Gaspard de Coligny est un noble et amiral français, né le 16 février 1519 à Châtillon-sur-Loing (aujourd'hui Châtillon-Coligny) et mort le 24 août 1572 à Paris, assassiné lors du massacre de la Saint-Barthélemy. Comte de Coligny, baron de Beaupont et Beauvoir, Montjuif, Roissiat, Chevignat et autres lieux, seigneur de Châtillon, amiral de France, il est l'un des membres les plus connus de la maison de Coligny éteinte en 1694. En 1562, lorsque la guerre éclata entre le parti protestant et le parti catholique, Coligny s'engagea aux côtés du prince de Condé.

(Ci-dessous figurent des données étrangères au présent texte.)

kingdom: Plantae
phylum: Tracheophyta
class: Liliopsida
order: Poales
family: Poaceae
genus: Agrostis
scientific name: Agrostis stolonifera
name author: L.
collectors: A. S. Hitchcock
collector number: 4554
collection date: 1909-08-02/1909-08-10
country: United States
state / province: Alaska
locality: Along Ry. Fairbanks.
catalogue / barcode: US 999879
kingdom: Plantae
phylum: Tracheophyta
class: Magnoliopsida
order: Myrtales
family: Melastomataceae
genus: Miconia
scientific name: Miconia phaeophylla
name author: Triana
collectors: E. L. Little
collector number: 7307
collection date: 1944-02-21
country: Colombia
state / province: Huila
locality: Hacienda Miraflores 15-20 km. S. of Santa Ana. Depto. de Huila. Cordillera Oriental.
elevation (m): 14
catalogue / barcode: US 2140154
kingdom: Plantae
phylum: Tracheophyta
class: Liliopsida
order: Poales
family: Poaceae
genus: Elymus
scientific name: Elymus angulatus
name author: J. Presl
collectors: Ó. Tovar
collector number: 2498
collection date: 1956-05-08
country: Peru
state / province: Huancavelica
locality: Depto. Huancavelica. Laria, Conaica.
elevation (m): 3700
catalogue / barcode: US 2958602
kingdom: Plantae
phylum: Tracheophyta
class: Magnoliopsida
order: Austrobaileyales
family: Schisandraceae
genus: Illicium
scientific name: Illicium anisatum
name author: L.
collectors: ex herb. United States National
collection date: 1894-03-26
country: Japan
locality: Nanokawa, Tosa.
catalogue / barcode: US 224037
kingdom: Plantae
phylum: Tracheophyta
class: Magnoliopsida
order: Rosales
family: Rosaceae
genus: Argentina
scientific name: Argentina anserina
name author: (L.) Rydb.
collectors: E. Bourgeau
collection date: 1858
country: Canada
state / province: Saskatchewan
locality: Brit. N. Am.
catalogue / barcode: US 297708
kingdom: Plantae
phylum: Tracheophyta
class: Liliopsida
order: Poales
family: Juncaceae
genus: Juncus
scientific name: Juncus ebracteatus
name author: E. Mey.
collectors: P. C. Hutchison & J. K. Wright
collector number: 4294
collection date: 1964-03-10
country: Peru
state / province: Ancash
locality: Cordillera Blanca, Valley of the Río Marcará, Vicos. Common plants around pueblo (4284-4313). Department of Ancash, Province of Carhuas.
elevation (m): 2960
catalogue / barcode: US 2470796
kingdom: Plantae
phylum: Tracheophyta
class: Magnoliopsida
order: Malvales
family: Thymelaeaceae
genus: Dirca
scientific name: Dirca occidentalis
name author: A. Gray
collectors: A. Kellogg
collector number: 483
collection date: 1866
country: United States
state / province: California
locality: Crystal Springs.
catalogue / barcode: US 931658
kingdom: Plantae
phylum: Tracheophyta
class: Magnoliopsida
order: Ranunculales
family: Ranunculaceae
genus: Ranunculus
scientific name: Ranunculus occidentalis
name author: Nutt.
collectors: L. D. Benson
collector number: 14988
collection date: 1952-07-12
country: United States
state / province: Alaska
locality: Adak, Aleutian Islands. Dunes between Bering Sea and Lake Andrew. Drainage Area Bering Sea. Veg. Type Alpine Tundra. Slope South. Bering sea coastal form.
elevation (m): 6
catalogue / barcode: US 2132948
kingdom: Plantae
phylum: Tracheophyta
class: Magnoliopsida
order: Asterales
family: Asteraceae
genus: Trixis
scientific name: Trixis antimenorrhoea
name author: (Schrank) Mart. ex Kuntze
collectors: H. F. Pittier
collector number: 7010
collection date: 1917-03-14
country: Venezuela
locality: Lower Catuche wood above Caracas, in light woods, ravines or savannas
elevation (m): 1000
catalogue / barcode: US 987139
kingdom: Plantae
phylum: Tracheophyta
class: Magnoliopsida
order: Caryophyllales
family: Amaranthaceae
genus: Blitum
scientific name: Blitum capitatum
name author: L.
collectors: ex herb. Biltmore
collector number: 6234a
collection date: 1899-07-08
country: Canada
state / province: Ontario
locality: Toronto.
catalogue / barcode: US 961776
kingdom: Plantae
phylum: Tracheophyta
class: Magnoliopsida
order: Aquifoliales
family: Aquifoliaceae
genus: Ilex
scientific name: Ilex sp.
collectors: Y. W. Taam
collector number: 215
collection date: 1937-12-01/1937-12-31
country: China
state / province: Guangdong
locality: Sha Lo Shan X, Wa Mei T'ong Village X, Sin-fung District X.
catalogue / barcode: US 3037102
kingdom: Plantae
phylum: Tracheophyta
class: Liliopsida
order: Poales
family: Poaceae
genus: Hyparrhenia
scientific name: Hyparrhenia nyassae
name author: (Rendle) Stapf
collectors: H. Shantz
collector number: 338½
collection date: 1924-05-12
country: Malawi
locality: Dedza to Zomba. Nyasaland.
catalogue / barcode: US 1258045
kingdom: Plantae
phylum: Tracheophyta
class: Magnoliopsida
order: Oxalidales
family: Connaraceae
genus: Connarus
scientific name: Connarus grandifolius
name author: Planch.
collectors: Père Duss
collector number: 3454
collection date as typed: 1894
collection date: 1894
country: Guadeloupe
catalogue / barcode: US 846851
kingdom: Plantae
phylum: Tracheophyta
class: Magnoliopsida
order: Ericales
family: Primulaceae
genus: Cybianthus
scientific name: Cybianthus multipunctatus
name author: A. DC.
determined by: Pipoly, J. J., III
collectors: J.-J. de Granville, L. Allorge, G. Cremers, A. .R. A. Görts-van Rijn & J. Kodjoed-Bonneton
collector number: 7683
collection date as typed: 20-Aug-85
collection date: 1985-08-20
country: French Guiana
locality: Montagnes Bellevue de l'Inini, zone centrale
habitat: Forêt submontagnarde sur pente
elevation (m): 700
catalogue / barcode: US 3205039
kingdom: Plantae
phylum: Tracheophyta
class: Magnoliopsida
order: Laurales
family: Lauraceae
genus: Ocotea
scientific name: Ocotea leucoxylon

En 1628, l'Abbaye Notre-Dame de Bernay est reprise en main par les Mauristes qui y commencent de vastes travaux à partir de 1686. Le réfectoire est daté de 1694. À cette occasion, la façade principale et les deux travées les plus occidentales de l'église et les deux absidioles du chevet sont rasées. Une façade de style classique est alors montée. La plupart des chapiteaux de la nef sont défigurés par une application de stuc. En 1790, l'abbaye qui ne compte plus que sept religieux est supprimée et réaffectée à divers usages : hôtel de ville, tribunal et prison, puis sous-préfecture. Le bras nord du transept disparaît en 1810. En 1814, l'église abbatiale devient une halle au blé, puis est dépecée par une foule d'utilisateurs qui la cloisonnent en tous sens. L'abside est détruite en 1827 et, à une date inconnue, la tour centrale très remaniée au XVIIe siècle est arasée.
À partir de 1963, l'Abbaye Notre-Dame de Bernay en très mauvais état est restaurée par la ville de Bernay et les Monuments historiques, un très bel arc du xiie siècle appartenant probablement à la salle capitulaire est dégagé et en 1965 sont découverts les chapiteaux du croisillon sud. La restauration de l'édifice, en 1978, permet de comprendre son importance au XIe siècle.